I had no choice but to accept this, forgetting that the internet line on which both my, and my wife’s, businesses depend used the BT lines. So that jacked up the scale of the problem.
I phoned Bangalore again. They repeated there was no hope of repair until Friday. Then we started getting phone calls on the landline. But when we tried to ring out the line was so crackly that it was impossible to conduct a conversation.
The internet was lost most of the time, although flickered on tantalisingly now and then.
On Wednesday morning my mobile stopped sending SMS messages, commonly known as texts. All attempts met with the little red cross that means a message has not been sent.
I couldn’t use BT to phone the company which supplies my mobile service, Vodafone, as recommended, so had to ring on the mobile. That meant they had to talk me through the procedure, then ring off and then ring me back to see if it worked.
The SMS had apparently lost network connection, although how it could do this and still make calls was beyond me and the nice young man, from Cairo in Egypt this time, who talked me through the process. We ended up shouting at each other, in an entirely friendly way, across the world’s airwaves down my crackly BT line.

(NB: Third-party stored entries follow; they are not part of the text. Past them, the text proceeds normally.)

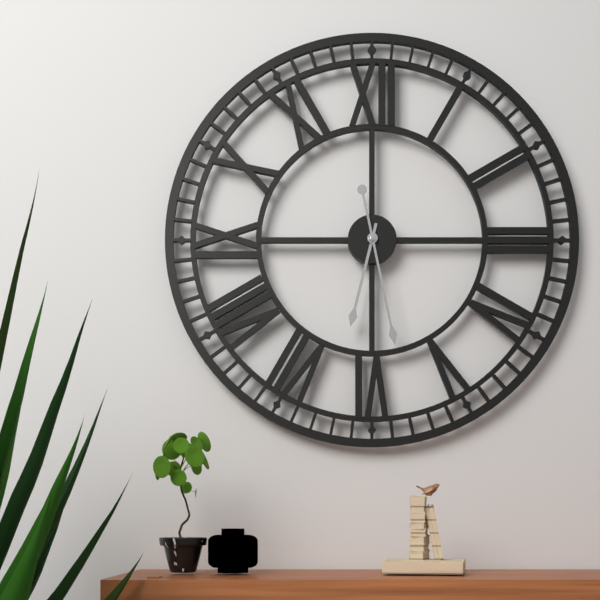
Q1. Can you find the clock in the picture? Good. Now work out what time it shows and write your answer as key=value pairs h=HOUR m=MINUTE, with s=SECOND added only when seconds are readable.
h=6 m=28
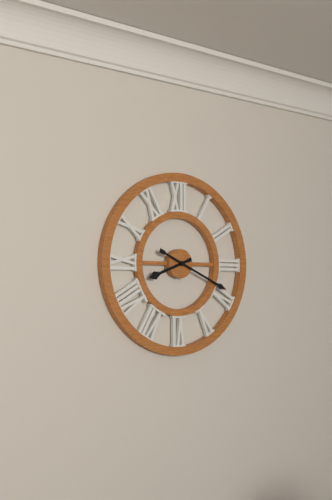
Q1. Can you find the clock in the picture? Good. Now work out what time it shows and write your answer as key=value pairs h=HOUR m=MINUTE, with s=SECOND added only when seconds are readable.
h=8 m=19
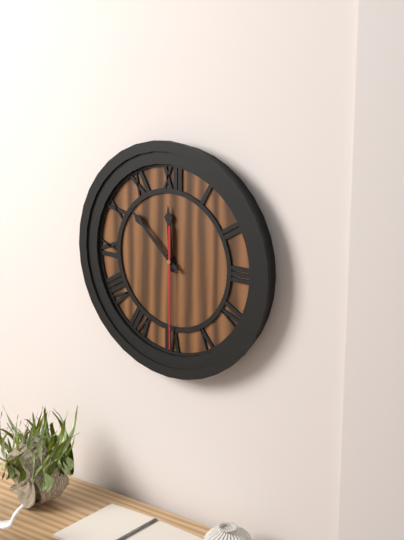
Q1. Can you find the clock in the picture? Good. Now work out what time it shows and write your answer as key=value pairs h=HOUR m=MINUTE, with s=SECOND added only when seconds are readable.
h=11 m=52 s=30
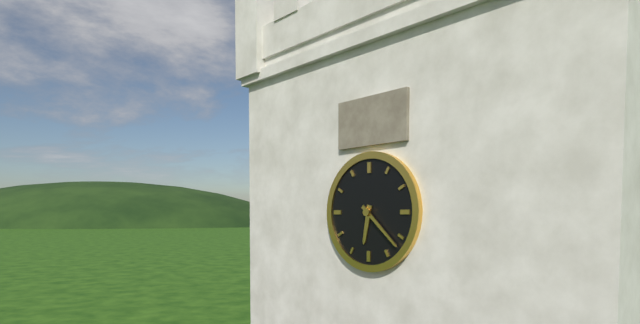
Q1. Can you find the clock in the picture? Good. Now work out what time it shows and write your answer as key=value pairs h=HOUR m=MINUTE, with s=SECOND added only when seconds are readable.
h=6 m=22
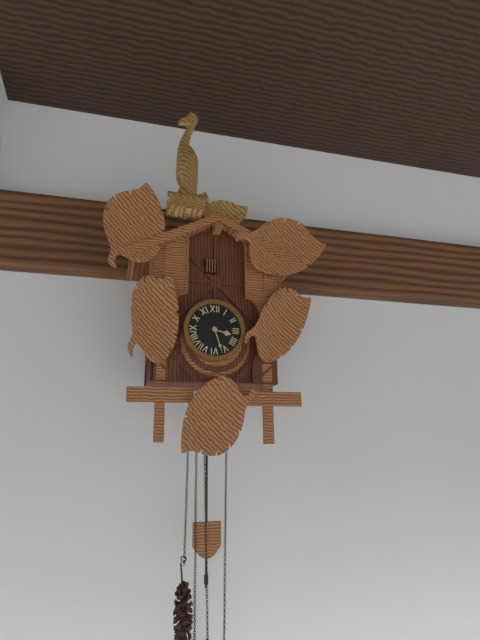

The solution worked, although the Vodafone signal continued to be weak and remains so.
On Thursday the telephone man arrived and used all his clever gizmos to find the fault, which turned out to be a tree interfering with the line 60 metres from my property. It was too high for his ladders so he, and we, had to wait for a cherry picker from another job.
This finally arrived Thursday tea-time and the BT line was restored, along with the Internet and no more crackly phone calls.
Two hours later the electricity went off all together, so the family stumbled around in the dark with torches, making frantic phone calls and being updated on the fault, which turned out to be caused by a fire in a sub-station. Electricity was restored two hours later.
By then I had given up all hope of getting any work done. From Bangalore to Cairo to Britain there were people tried to solve my telecommunications problems.
I lost three days all together. I couldn’t even post this blog until BT had sorted the “underground” cable, which turned out to be so over-ground they couldn’t reach it.
Before rural England gets too uptight about broadband speeds, perhaps it should insist that fundamental modern services, like mobiles, telephones, Internet and even electricity actually work at all.